EXTRACTED RECORDS START
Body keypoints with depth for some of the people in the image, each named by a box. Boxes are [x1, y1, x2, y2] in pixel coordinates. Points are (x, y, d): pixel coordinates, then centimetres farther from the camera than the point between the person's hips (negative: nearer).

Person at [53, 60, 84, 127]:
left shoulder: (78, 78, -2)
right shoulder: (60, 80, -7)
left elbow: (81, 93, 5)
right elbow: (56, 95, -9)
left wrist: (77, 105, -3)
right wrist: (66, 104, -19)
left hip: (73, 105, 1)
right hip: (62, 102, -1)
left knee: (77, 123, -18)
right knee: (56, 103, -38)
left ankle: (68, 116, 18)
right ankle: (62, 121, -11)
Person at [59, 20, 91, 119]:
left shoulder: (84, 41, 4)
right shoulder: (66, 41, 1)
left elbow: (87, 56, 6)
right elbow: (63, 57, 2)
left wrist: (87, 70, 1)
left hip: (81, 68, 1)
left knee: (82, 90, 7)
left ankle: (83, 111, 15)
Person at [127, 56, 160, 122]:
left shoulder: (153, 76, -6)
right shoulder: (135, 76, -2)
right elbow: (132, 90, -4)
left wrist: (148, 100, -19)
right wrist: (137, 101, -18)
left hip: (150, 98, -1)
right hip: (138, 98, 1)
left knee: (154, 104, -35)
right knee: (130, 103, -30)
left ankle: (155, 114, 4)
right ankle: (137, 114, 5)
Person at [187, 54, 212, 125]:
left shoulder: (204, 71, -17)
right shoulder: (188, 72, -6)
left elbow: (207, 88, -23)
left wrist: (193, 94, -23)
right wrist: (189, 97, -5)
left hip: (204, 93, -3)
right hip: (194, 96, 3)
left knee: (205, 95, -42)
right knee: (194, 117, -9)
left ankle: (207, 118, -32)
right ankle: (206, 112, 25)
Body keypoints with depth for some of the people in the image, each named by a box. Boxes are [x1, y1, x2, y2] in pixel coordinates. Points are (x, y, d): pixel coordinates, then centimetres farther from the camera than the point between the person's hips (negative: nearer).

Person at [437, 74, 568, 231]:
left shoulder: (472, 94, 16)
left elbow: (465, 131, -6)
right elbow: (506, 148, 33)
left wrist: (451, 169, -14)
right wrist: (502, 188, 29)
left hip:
EXTRACTED RECORDS END
Locate each line in the data above that contains the string "ankle" and copy those lines in full. The match is case-sensitive.

left ankle: (68, 116, 18)
right ankle: (62, 121, -11)
left ankle: (83, 111, 15)
left ankle: (155, 114, 4)
right ankle: (137, 114, 5)
left ankle: (207, 118, -32)
right ankle: (206, 112, 25)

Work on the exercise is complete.